Our conscious perception of time changes when submerged for once immersed it is difficult to escape the present moment. The water invites us to surrender to a profound sense of timelessness and presents us with the possibility of entering new modalities of sensing, perceiving and connecting. Could it be possible that these shifts, with their deep sense of falling and sinking into being, are comparable to experiences of consciousness experienced centuries ago?

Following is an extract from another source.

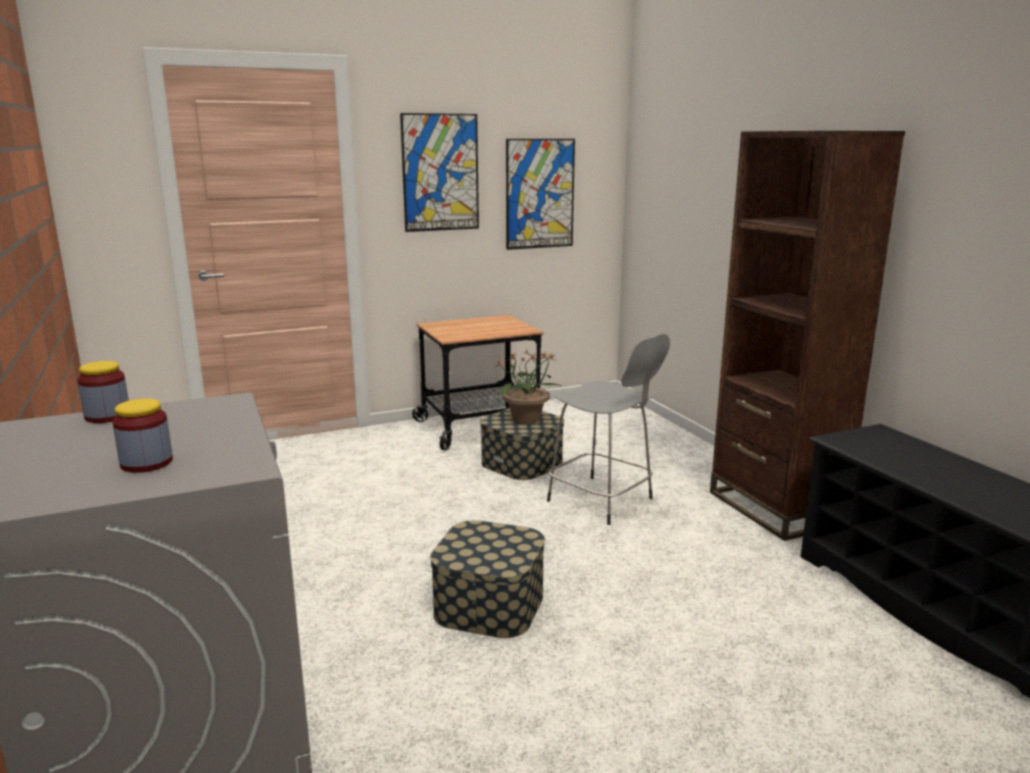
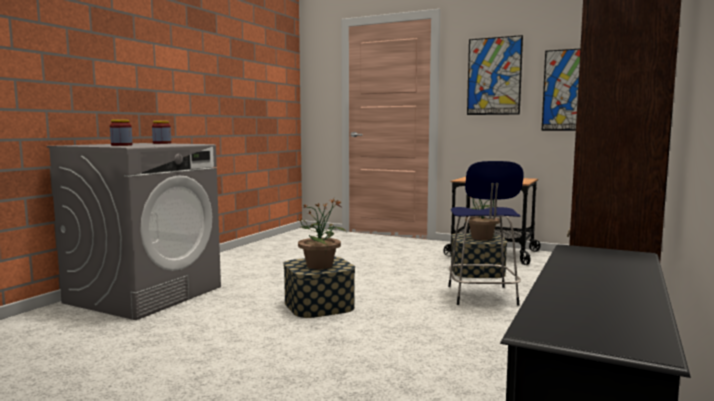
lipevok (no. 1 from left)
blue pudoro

Over the last two hundred years our pace of life has been significantly uprooted and is now increasingly fuelled in a frenetic and unsettled way. We have grown accustomed to living in the past and future but rarely in the immediate moment. Prior to the Industrial Revolution, without travel, technology and digital communications, were we able to be more confidently and firmly located in the present? Daily life then, with the handcrafting of objects and garments, the cultivation of the land and generations of established communities, surely created a greater opportunity for grounding and contemplation? Did attending to fine detail, through the day-by-day processes of making and doing, enable a more mediative experience and richer engagement with the present moment? And are we now, with our disconcerting inclination towards constant over-simulation, inadvertently creating a path in which our inability to be present will be lost in the past?
Drawing upon studio portraiture from around the advent of photography, The Fear of Falling, in it’s layers of enquiry, seeks to make apparent connections between past, acts of crafting and submergence. With these questions in mind, the underwater series endeavours to invite reflection upon our own relationship with the present and encourages the opportunity to fall and land with fresh alignment.